Content starts
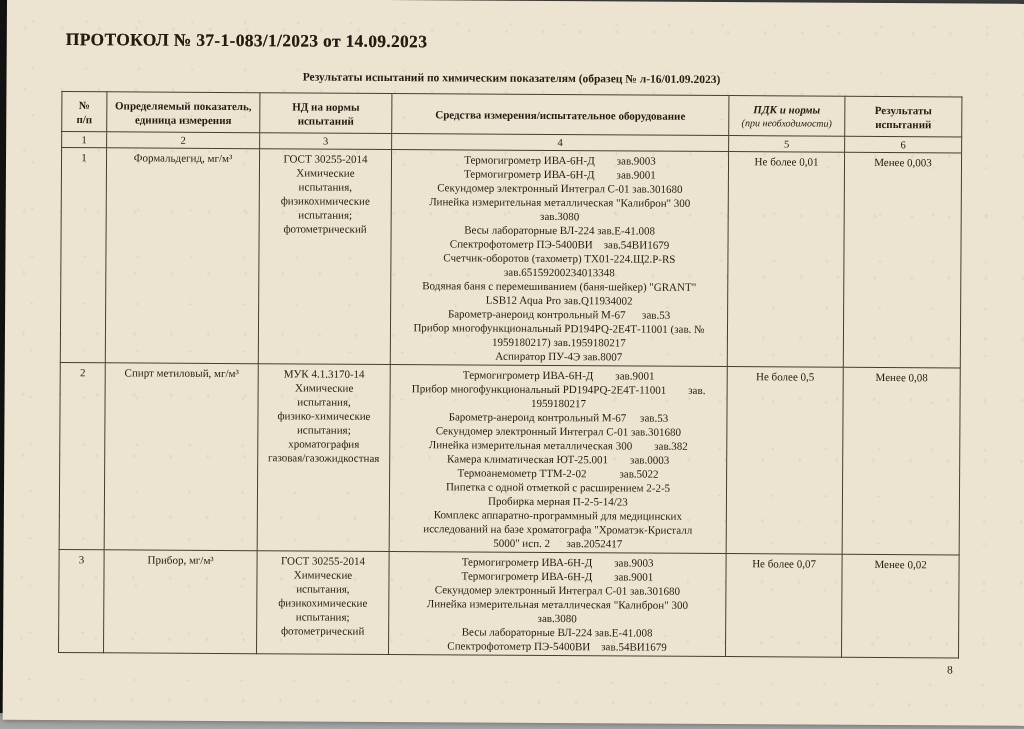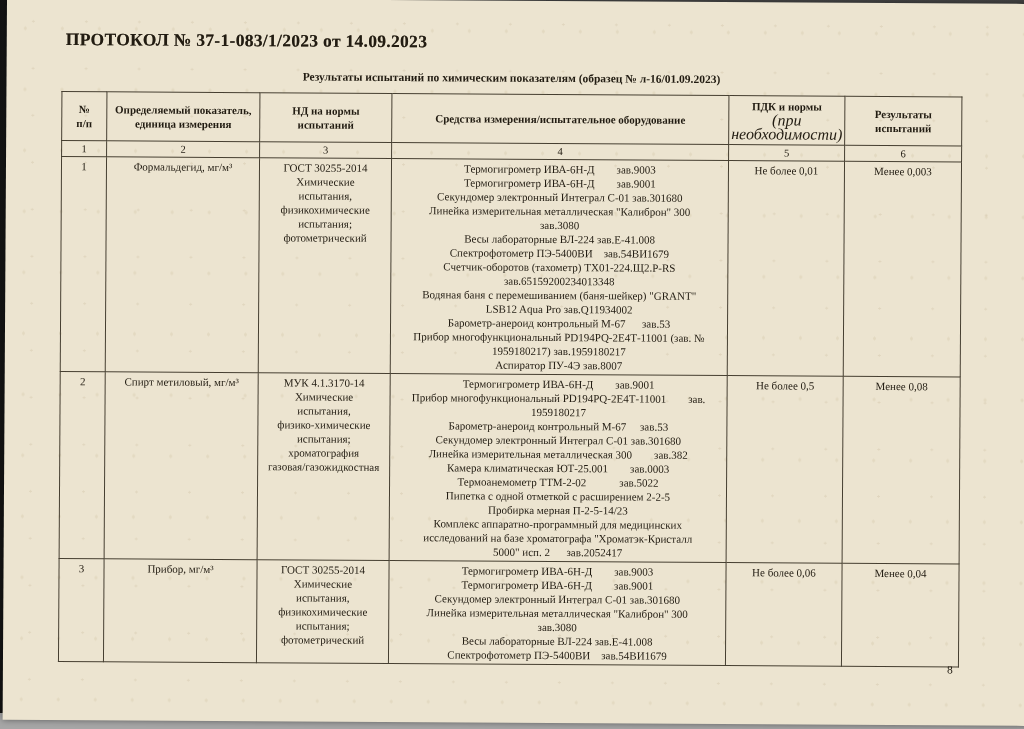--- a/index.html
+++ b/index.html
@@ -56,7 +56,7 @@
   tr.r3{height:98px;}
   .prewrap{white-space:pre-wrap;}
   .hdr-italic{display:block;font-weight:normal;font-style:italic;font-size:16px;}
-  .hdr-top{display:block;}
+  .hdr-top{display:block;font-style:italic;}
   .page-number{
     position:absolute;left:944px;top:660px;font-size:11.5px;
   }

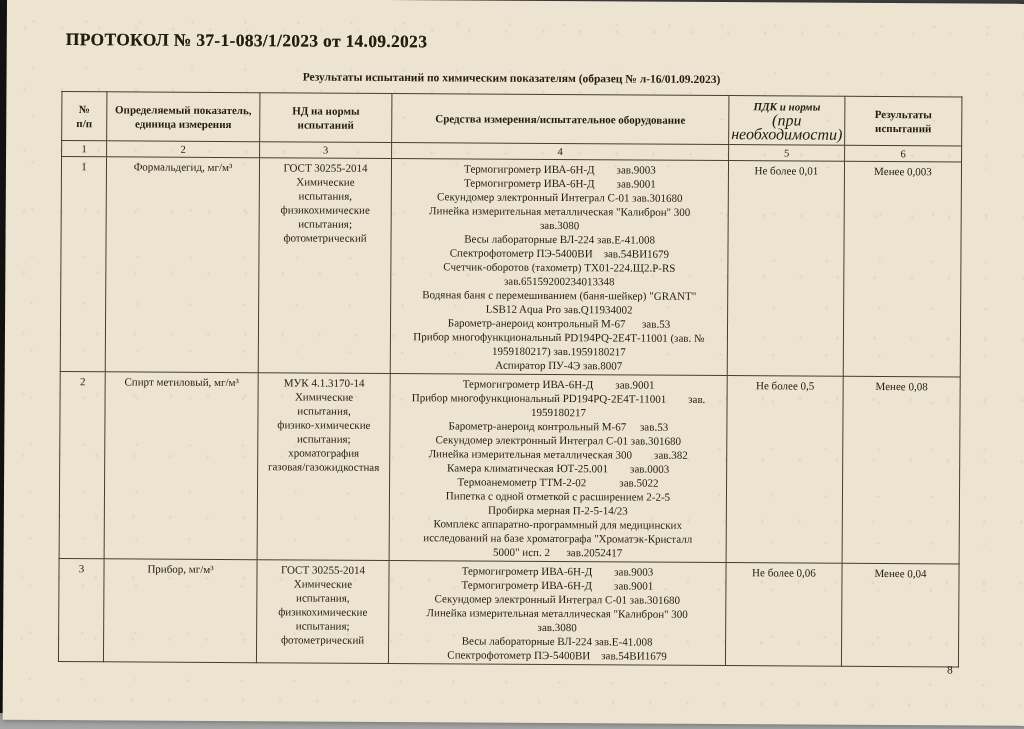--- a/index.html
+++ b/index.html
@@ -55,7 +55,7 @@
   tr.r2{height:187px;}
   tr.r3{height:98px;}
   .prewrap{white-space:pre-wrap;}
-  .hdr-italic{display:block;font-weight:normal;font-style:italic;font-size:16px;}
+  .hdr-italic{display:block;font-weight:normal;font-style:italic;font-size:10px;}
   .hdr-top{display:block;font-style:italic;}
   .page-number{
     position:absolute;left:944px;top:660px;font-size:11.5px;

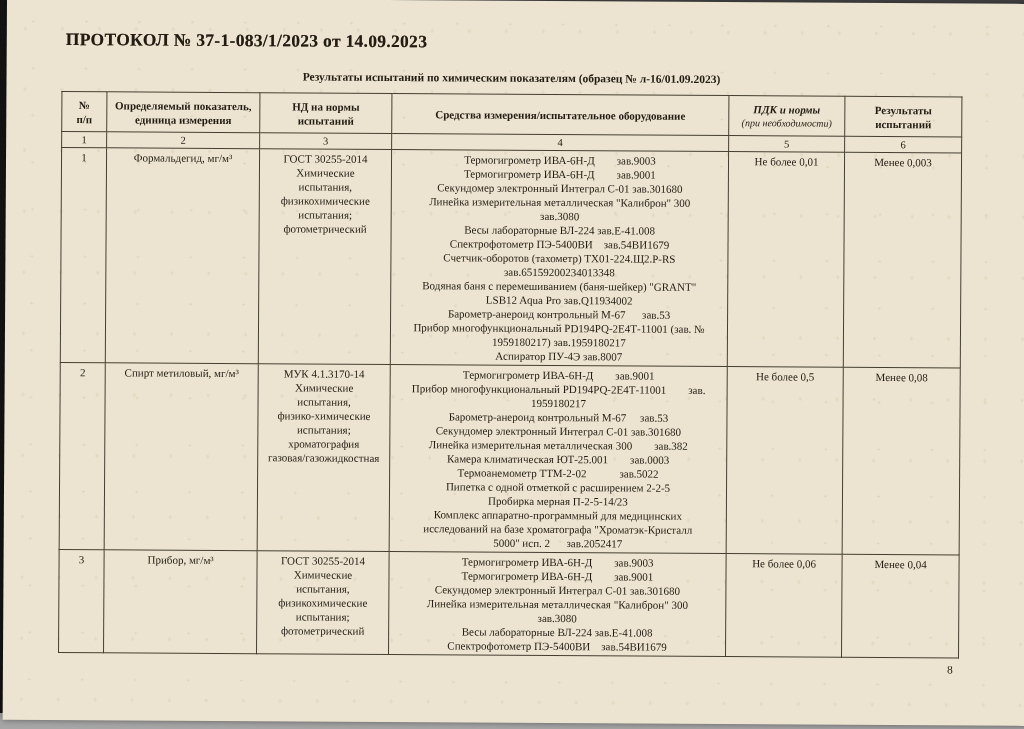--- a/index.html
+++ b/index.html
@@ -178,7 +178,7 @@
 зав.3080
 Весы лабораторные ВЛ-224 зав.Е-41.008
 Спектрофотометр ПЭ-5400ВИ    зав.54ВИ1679</td>
-        <td>Не более 0,06</td>
+        <td>Не более 0,07</td>
         <td>Менее 0,04</td>
       </tr>
     </tbody>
Content ends
What you should do:
Gather all lines of the records that include the word "display".

Reply:
   .hdr-italic{display:block;font-weight:normal;font-style:italic;font-size:16px;}
-  .hdr-top{display:block;}
+  .hdr-top{display:block;font-style:italic;}
-  .hdr-italic{display:block;font-weight:normal;font-style:italic;font-size:16px;}
+  .hdr-italic{display:block;font-weight:normal;font-style:italic;font-size:10px;}
   .hdr-top{display:block;font-style:italic;}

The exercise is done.